**WORK REQUEST**
Below are some records; return each one exactly.

[Collected data]

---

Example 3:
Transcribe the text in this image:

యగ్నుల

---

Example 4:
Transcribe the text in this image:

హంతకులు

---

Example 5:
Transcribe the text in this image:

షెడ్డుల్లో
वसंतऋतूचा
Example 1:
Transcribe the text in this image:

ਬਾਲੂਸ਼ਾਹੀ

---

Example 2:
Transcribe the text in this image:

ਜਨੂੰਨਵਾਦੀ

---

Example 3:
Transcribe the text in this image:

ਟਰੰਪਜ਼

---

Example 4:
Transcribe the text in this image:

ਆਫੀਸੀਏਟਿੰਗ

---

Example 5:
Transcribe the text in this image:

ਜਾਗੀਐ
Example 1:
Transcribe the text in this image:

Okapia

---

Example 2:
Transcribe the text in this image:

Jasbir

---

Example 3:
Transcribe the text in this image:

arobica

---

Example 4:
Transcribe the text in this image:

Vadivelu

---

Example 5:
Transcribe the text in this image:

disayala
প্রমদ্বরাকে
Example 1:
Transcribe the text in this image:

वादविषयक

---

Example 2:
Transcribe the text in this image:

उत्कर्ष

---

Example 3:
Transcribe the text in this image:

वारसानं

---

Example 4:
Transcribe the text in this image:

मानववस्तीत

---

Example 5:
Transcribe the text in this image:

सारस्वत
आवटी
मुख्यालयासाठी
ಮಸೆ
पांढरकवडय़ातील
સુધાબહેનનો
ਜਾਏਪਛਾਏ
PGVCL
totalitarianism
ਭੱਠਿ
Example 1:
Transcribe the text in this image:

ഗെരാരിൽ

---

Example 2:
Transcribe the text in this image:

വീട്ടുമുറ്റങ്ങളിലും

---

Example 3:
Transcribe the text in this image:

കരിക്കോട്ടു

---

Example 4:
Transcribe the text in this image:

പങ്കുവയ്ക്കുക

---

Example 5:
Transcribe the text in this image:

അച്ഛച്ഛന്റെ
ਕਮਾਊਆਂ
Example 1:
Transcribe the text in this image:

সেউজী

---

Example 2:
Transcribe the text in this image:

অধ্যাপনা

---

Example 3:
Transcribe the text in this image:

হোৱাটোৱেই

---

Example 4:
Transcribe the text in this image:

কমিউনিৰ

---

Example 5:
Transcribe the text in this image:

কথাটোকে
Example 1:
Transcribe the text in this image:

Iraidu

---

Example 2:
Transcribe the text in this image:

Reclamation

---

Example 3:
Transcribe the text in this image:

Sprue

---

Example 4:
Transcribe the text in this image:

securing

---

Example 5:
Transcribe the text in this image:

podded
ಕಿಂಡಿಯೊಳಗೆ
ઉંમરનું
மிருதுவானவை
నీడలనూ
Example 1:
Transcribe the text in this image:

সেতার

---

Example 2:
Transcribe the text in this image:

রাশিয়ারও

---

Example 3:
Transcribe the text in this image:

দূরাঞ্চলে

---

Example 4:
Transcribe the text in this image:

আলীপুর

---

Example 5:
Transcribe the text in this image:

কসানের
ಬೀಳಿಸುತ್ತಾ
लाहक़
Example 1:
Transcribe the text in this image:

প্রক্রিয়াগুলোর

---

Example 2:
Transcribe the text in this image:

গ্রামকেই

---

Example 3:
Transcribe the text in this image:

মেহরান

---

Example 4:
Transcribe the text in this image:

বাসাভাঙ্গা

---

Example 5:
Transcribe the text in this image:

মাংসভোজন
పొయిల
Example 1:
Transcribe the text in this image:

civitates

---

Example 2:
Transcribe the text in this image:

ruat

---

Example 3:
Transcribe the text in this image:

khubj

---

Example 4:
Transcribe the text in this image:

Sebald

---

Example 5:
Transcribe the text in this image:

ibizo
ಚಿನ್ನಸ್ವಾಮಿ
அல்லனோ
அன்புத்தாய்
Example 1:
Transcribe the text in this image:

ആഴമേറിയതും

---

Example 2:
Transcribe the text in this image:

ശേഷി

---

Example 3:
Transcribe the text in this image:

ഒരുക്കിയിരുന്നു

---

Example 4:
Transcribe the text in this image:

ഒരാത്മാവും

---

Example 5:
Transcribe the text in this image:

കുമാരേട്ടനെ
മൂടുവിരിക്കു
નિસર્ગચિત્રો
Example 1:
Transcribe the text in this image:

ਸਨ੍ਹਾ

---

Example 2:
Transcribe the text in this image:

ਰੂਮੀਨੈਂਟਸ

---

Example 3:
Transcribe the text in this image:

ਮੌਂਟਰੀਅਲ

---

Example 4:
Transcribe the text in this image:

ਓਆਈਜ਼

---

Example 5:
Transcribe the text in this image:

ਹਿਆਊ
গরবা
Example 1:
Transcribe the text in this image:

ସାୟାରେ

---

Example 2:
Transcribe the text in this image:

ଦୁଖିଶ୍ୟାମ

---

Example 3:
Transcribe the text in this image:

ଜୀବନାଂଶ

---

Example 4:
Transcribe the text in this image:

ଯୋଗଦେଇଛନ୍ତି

**TASK RESPONSE**
---

Example 3:
Transcribe the text in this image:

యగ్నుల

---

Example 4:
Transcribe the text in this image:

హంతకులు

---

Example 5:
Transcribe the text in this image:

షెడ్డుల్లో
वसंतऋतूचा
Example 1:
Transcribe the text in this image:

ਬਾਲੂਸ਼ਾਹੀ

---

Example 2:
Transcribe the text in this image:

ਜਨੂੰਨਵਾਦੀ

---

Example 3:
Transcribe the text in this image:

ਟਰੰਪਜ਼

---

Example 4:
Transcribe the text in this image:

ਆਫੀਸੀਏਟਿੰਗ

---

Example 5:
Transcribe the text in this image:

ਜਾਗੀਐ
Example 1:
Transcribe the text in this image:

Okapia

---

Example 2:
Transcribe the text in this image:

Jasbir

---

Example 3:
Transcribe the text in this image:

arobica

---

Example 4:
Transcribe the text in this image:

Vadivelu

---

Example 5:
Transcribe the text in this image:

disayala
প্রমদ্বরাকে
Example 1:
Transcribe the text in this image:

वादविषयक

---

Example 2:
Transcribe the text in this image:

उत्कर्ष

---

Example 3:
Transcribe the text in this image:

वारसानं

---

Example 4:
Transcribe the text in this image:

मानववस्तीत

---

Example 5:
Transcribe the text in this image:

सारस्वत
आवटी
मुख्यालयासाठी
ಮಸೆ
पांढरकवडय़ातील
સુધાબહેનનો
ਜਾਏਪਛਾਏ
PGVCL
totalitarianism
ਭੱਠਿ
Example 1:
Transcribe the text in this image:

ഗെരാരിൽ

---

Example 2:
Transcribe the text in this image:

വീട്ടുമുറ്റങ്ങളിലും

---

Example 3:
Transcribe the text in this image:

കരിക്കോട്ടു

---

Example 4:
Transcribe the text in this image:

പങ്കുവയ്ക്കുക

---

Example 5:
Transcribe the text in this image:

അച്ഛച്ഛന്റെ
ਕਮਾਊਆਂ
Example 1:
Transcribe the text in this image:

সেউজী

---

Example 2:
Transcribe the text in this image:

অধ্যাপনা

---

Example 3:
Transcribe the text in this image:

হোৱাটোৱেই

---

Example 4:
Transcribe the text in this image:

কমিউনিৰ

---

Example 5:
Transcribe the text in this image:

কথাটোকে
Example 1:
Transcribe the text in this image:

Iraidu

---

Example 2:
Transcribe the text in this image:

Reclamation

---

Example 3:
Transcribe the text in this image:

Sprue

---

Example 4:
Transcribe the text in this image:

securing

---

Example 5:
Transcribe the text in this image:

podded
ಕಿಂಡಿಯೊಳಗೆ
ઉંમરનું
மிருதுவானவை
నీడలనూ
Example 1:
Transcribe the text in this image:

সেতার

---

Example 2:
Transcribe the text in this image:

রাশিয়ারও

---

Example 3:
Transcribe the text in this image:

দূরাঞ্চলে

---

Example 4:
Transcribe the text in this image:

আলীপুর

---

Example 5:
Transcribe the text in this image:

কসানের
ಬೀಳಿಸುತ್ತಾ
लाहक़
Example 1:
Transcribe the text in this image:

প্রক্রিয়াগুলোর

---

Example 2:
Transcribe the text in this image:

গ্রামকেই

---

Example 3:
Transcribe the text in this image:

মেহরান

---

Example 4:
Transcribe the text in this image:

বাসাভাঙ্গা

---

Example 5:
Transcribe the text in this image:

মাংসভোজন
పొయిల
Example 1:
Transcribe the text in this image:

civitates

---

Example 2:
Transcribe the text in this image:

ruat

---

Example 3:
Transcribe the text in this image:

khubj

---

Example 4:
Transcribe the text in this image:

Sebald

---

Example 5:
Transcribe the text in this image:

ibizo
ಚಿನ್ನಸ್ವಾಮಿ
அல்லனோ
அன்புத்தாய்
Example 1:
Transcribe the text in this image:

ആഴമേറിയതും

---

Example 2:
Transcribe the text in this image:

ശേഷി

---

Example 3:
Transcribe the text in this image:

ഒരുക്കിയിരുന്നു

---

Example 4:
Transcribe the text in this image:

ഒരാത്മാവും

---

Example 5:
Transcribe the text in this image:

കുമാരേട്ടനെ
മൂടുവിരിക്കു
નિસર્ગચિત્રો
Example 1:
Transcribe the text in this image:

ਸਨ੍ਹਾ

---

Example 2:
Transcribe the text in this image:

ਰੂਮੀਨੈਂਟਸ

---

Example 3:
Transcribe the text in this image:

ਮੌਂਟਰੀਅਲ

---

Example 4:
Transcribe the text in this image:

ਓਆਈਜ਼

---

Example 5:
Transcribe the text in this image:

ਹਿਆਊ
গরবা
Example 1:
Transcribe the text in this image:

ସାୟାରେ

---

Example 2:
Transcribe the text in this image:

ଦୁଖିଶ୍ୟାମ

---

Example 3:
Transcribe the text in this image:

ଜୀବନାଂଶ

---

Example 4:
Transcribe the text in this image:

ଯୋଗଦେଇଛନ୍ତି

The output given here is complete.